A tough little morsel that stuck in my craw: a conversation with a friend of mine who is not lazy, who is a passionate student, consuming and digesting vast quantities of information. In this conversation, he expressed disappointment over the Church's decision to include the unitive aspect of marriage alongside the procreative when considering the end -- the purpose -- of the sacrament. As far as he could tell, while friendship in marriage was desirable, it was not desirable for its own sake, but for the sake of creating a beneficial environment for the raising of children.

I was not able to make a counterargument on the spot, though my sensibilities were offended. Still, I disagreed with him and said there was an argument to be made to the contrary. He poked fun at my response, lightly accusing me of working with smoke and mirrors, hinting at some grand argument to be unveiled later. I burned, certain that my reaction to his claim was not mere sentiment, frustrated at my inability to find a reason to back up my certainty. I thought of my response later.

One might wonder why I was so eager to make an argument at all.
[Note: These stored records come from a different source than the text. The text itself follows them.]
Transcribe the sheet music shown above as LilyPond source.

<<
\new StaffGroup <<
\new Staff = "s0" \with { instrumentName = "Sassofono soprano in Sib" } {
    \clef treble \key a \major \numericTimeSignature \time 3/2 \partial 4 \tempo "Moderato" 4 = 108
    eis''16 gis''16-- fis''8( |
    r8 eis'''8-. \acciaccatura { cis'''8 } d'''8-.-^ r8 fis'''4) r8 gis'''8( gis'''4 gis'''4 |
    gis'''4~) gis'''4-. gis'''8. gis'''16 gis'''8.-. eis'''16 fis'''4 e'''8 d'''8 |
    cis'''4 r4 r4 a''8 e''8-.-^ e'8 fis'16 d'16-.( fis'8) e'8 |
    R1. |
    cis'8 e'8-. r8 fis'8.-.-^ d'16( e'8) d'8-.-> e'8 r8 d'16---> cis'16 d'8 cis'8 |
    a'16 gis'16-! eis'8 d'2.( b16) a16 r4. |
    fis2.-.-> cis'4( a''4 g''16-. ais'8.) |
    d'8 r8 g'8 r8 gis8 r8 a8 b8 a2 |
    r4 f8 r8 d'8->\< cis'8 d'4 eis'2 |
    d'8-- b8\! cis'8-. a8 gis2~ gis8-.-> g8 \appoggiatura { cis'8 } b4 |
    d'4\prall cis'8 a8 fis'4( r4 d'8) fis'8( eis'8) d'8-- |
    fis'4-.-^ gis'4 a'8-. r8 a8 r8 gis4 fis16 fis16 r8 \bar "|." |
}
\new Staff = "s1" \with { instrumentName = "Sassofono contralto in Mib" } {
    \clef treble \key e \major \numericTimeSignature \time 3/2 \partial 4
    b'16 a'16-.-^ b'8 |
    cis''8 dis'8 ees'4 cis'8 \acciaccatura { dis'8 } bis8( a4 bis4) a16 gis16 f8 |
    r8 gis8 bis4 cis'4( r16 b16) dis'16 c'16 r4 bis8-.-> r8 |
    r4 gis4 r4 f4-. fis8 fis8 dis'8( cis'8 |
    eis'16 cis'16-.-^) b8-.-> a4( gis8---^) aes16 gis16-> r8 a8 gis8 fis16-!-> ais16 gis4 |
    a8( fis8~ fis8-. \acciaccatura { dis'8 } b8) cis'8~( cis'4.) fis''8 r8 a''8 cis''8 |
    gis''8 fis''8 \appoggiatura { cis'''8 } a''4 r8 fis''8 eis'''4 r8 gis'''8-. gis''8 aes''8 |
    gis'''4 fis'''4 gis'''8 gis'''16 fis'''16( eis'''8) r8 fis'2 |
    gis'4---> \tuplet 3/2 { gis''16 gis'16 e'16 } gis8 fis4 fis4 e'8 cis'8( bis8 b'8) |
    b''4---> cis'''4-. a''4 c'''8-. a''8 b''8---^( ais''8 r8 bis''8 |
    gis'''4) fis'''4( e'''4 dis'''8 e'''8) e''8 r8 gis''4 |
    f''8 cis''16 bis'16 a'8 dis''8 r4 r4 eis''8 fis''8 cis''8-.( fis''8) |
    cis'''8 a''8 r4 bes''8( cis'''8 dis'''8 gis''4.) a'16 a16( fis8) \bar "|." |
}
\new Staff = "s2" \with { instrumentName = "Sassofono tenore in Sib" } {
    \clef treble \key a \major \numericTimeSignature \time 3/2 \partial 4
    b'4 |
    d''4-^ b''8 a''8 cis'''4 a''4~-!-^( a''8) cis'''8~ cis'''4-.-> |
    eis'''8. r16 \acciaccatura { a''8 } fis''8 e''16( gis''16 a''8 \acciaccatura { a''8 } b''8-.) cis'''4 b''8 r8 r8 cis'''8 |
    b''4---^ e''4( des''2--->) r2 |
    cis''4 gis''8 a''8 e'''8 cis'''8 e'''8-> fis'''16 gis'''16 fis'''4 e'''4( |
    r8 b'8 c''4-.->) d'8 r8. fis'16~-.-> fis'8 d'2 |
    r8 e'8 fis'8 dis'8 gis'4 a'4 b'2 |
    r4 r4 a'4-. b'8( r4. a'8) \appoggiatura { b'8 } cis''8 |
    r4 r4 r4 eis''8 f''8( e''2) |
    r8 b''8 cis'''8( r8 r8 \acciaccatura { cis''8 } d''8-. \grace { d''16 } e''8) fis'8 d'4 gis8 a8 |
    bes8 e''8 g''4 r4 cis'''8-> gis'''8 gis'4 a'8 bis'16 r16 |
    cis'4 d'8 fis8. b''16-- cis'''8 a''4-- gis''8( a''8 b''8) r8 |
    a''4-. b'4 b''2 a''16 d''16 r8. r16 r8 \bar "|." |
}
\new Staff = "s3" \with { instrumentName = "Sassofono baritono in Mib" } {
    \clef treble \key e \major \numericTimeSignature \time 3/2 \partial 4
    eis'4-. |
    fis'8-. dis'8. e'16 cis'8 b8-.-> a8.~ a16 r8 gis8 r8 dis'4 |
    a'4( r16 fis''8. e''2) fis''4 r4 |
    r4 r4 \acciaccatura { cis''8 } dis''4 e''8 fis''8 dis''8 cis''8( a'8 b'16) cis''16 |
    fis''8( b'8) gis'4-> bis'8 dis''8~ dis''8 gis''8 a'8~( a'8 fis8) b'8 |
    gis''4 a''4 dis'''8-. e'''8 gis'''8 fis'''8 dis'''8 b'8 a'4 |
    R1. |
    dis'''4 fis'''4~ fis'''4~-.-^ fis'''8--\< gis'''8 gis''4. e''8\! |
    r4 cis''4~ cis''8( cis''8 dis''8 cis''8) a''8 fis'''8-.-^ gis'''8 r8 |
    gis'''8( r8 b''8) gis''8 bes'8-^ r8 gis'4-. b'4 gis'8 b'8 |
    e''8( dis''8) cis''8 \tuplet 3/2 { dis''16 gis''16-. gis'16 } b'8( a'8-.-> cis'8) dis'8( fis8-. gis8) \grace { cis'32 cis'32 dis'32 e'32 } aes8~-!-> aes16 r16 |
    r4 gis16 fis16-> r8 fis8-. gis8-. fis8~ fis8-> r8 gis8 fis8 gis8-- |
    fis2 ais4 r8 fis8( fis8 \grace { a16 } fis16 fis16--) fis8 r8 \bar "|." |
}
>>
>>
The culture of self that we swim in scorns the notion that procreation is even one end of marriage. The temptation is to regard children as a burden, so that you end up sounding like the woman who sighed to a friend of mine, "After I had my child, it was seven years before I had a life." As if the tending to children wasn't "a life," wasn't personally fulfilling enough. As if career, or society, or education were more important than raising good kids. And here was my friend, taking a firm stand against said culture, championing the family over selfish desires. Why fight it?

I fight it because I think my relationship with my wife is the best chance I will ever have to love my neighbor as myself. My success or failure as a lover will show most clearly with her. Our friendship is not just for the sake of the children, but for the sake of mutual perfection.

I do not like the gradual devolution of the priest's closing message: "Let us go forth to love and serve the Lord," to "Let us go forth to love and serve the Lord and our neighbors," to "Let us go forth to love and serve the Lord through our neighbors." Loving God is first, and distinct from loving His creatures. Still, most of what I've learned about love has come through my experience with other people, especially my wife.

She is my best occasion for self-sacrifice, the bloodless martyrdom of daily life. With my children, their helplessness inspires a kind of effortless sacrifice. Even when my son is at his worst, I do not wish he would discipline himself. I do wish that my wife would do some of the things she asks of me herself; I like to sit and read and be left alone. Overcoming that wish to the point of doing things cheerfully, or even without being asked, is a small but constant opportunity for charity.

She is my best lesson in the pain of sin. The relative innocence of children may make them ideal candidates as earthly stand-ins for God. But she loves me as no other, and I her. When I sin against her, and see the pain in her face, the ingratitude of it hits home -- to wound one who loves me so well. Also the incongruity: I love her so much in my better moments, the good she does is the source of so much of my happiness; how can I hurt her so? (My kids make me happy, but there is less perfection of will on their part -- they do not so explicitly mean to do so.)

There is perhaps an element of imperfection to charity shown to my wife, since I may hope for some return. (She is, after all, my greatest earthly joy.) Better, maybe, to have daily encounters with a truly difficult person -- to weather them with Christ's love would be more impressive. But in some way, also easier -- no one can infuriate me, frustrate me, upset me like my wife, because I am so tied up with her. I have an intimacy with her that I have with no one else, and so the wounds she inflicts on me cut deeper and require more effort to forgive. (Likewise, the wounds I inflict.)

There are many different sorts of marriages, and I do not stand in judgement over them. But I think that in my own marriage, the unitive end rightfully stands beside the procreative, distinct and worthy in its own right.